───── Information given ─────

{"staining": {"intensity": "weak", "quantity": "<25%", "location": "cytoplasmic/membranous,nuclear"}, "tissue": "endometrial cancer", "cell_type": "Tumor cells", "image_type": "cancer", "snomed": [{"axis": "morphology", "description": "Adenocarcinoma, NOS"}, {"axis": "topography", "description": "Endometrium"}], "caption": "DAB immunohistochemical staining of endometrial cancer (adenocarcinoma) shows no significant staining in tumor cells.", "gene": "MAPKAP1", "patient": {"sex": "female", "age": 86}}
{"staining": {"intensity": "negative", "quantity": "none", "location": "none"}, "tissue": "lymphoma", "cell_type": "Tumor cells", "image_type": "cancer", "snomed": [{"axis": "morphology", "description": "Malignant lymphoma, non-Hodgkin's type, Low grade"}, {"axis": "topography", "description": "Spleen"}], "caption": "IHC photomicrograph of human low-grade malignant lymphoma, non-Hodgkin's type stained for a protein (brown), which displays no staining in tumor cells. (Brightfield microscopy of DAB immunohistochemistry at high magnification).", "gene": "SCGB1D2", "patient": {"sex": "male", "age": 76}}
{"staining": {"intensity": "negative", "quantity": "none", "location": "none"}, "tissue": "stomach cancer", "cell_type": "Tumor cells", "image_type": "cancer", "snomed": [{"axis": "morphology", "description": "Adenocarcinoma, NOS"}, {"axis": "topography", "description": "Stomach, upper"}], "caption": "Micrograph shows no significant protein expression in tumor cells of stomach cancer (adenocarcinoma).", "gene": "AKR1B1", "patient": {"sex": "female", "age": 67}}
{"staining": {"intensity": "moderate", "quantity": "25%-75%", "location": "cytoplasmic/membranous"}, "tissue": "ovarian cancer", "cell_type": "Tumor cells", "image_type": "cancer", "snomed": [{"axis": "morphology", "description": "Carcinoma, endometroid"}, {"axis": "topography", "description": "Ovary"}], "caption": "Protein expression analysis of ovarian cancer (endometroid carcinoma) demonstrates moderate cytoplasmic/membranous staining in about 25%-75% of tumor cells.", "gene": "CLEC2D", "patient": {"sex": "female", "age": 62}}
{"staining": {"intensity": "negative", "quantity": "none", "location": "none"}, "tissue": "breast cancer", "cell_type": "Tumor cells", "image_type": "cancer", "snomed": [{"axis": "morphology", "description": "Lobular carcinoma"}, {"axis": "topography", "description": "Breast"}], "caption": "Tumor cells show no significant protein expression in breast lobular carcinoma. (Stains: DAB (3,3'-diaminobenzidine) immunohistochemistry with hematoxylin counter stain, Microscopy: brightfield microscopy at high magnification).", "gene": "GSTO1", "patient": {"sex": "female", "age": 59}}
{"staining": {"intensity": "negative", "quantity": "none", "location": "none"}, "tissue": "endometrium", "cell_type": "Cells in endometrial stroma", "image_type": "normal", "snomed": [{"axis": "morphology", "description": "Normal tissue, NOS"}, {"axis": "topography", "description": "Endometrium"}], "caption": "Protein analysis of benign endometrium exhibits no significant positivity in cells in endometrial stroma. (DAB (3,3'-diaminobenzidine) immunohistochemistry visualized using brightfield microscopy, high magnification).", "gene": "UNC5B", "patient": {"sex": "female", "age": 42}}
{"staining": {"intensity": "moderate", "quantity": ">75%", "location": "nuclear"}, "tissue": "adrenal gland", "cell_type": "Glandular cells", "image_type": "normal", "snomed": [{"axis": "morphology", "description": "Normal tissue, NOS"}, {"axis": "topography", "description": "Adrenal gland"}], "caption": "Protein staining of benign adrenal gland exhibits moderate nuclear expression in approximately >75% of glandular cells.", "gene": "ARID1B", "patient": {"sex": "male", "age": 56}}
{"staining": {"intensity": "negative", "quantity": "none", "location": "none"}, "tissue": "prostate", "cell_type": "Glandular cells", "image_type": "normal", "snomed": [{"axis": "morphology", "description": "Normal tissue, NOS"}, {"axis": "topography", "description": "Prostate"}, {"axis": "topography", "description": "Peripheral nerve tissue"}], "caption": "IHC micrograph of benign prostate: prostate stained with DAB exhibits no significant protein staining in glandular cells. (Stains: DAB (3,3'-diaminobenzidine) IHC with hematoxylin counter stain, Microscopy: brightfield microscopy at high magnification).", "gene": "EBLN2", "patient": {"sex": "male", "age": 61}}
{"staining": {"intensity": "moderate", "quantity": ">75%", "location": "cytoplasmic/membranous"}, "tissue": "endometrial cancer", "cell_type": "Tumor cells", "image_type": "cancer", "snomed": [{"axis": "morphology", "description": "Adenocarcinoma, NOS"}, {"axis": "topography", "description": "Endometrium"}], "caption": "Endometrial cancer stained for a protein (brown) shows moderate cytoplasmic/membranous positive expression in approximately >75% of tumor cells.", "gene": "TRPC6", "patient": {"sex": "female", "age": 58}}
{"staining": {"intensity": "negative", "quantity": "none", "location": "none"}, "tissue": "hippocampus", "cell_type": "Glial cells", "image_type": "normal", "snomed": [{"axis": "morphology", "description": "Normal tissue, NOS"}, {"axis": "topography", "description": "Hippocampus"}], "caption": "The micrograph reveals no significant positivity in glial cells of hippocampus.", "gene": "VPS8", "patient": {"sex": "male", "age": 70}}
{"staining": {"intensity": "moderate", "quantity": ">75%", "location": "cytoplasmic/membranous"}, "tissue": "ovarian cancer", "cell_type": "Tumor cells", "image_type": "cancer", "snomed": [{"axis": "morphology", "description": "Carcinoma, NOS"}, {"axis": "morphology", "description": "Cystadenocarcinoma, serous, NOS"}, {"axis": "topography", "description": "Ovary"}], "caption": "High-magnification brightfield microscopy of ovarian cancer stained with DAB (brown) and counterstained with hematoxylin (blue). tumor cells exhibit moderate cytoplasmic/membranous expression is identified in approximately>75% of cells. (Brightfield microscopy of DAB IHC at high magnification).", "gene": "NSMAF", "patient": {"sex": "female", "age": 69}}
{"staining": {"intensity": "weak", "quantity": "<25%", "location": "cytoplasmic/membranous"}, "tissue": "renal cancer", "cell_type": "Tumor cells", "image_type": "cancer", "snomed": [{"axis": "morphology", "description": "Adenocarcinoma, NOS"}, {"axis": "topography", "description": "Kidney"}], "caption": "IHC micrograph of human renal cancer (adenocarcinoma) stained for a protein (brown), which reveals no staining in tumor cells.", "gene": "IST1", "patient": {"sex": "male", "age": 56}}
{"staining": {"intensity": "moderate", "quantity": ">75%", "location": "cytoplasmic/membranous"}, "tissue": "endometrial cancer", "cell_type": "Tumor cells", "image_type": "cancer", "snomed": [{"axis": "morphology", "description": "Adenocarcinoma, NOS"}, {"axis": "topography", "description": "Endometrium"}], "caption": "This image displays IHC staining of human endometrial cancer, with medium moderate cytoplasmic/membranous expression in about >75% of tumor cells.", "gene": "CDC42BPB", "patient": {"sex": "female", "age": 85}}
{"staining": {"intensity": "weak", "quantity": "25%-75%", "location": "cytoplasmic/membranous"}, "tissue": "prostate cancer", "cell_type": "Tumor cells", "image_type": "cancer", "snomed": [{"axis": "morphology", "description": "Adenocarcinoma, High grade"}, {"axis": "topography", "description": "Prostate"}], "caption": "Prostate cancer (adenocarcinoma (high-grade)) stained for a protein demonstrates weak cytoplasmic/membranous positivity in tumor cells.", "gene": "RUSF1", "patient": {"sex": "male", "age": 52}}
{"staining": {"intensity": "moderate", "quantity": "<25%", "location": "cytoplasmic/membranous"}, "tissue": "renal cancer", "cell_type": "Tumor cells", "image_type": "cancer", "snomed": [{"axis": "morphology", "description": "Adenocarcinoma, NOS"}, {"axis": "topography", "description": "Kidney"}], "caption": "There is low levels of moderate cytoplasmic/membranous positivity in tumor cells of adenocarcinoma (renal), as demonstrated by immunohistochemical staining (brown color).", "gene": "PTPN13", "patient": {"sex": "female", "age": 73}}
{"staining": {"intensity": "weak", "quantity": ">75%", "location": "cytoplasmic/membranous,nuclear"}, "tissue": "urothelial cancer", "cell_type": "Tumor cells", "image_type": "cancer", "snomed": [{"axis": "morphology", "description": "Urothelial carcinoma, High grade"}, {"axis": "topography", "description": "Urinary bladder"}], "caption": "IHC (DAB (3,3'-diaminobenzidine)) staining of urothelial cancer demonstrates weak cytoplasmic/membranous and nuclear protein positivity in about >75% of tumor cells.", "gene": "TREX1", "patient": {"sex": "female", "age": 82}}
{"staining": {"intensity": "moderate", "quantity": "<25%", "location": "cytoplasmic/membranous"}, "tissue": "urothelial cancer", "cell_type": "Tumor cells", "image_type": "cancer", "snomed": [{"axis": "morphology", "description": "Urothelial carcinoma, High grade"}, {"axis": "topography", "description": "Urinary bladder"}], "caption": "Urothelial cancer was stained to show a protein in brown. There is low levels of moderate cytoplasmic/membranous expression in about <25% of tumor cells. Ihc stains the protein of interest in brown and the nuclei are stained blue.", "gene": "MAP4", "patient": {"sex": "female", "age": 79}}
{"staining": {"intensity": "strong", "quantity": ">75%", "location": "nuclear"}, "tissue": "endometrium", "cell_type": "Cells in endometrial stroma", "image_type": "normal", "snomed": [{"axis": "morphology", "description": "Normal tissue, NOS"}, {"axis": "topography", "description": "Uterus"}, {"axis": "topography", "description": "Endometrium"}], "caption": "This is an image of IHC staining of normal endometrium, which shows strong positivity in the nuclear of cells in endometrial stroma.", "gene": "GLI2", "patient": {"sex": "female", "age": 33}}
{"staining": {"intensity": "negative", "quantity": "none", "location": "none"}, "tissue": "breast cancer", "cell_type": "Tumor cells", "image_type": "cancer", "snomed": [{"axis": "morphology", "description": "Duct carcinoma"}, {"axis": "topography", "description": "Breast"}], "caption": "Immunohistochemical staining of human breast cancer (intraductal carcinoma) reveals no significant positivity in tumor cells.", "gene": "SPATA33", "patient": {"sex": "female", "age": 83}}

─────

### Exercise aim
Print exactly the lines above from the one with "moderate cytoplasmic/membranous positivity" to the one with "cancer was stained", including both.

### Exercise solution
{"staining": {"intensity": "moderate", "quantity": "<25%", "location": "cytoplasmic/membranous"}, "tissue": "renal cancer", "cell_type": "Tumor cells", "image_type": "cancer", "snomed": [{"axis": "morphology", "description": "Adenocarcinoma, NOS"}, {"axis": "topography", "description": "Kidney"}], "caption": "There is low levels of moderate cytoplasmic/membranous positivity in tumor cells of adenocarcinoma (renal), as demonstrated by immunohistochemical staining (brown color).", "gene": "PTPN13", "patient": {"sex": "female", "age": 73}}
{"staining": {"intensity": "weak", "quantity": ">75%", "location": "cytoplasmic/membranous,nuclear"}, "tissue": "urothelial cancer", "cell_type": "Tumor cells", "image_type": "cancer", "snomed": [{"axis": "morphology", "description": "Urothelial carcinoma, High grade"}, {"axis": "topography", "description": "Urinary bladder"}], "caption": "IHC (DAB (3,3'-diaminobenzidine)) staining of urothelial cancer demonstrates weak cytoplasmic/membranous and nuclear protein positivity in about >75% of tumor cells.", "gene": "TREX1", "patient": {"sex": "female", "age": 82}}
{"staining": {"intensity": "moderate", "quantity": "<25%", "location": "cytoplasmic/membranous"}, "tissue": "urothelial cancer", "cell_type": "Tumor cells", "image_type": "cancer", "snomed": [{"axis": "morphology", "description": "Urothelial carcinoma, High grade"}, {"axis": "topography", "description": "Urinary bladder"}], "caption": "Urothelial cancer was stained to show a protein in brown. There is low levels of moderate cytoplasmic/membranous expression in about <25% of tumor cells. Ihc stains the protein of interest in brown and the nuclei are stained blue.", "gene": "MAP4", "patient": {"sex": "female", "age": 79}}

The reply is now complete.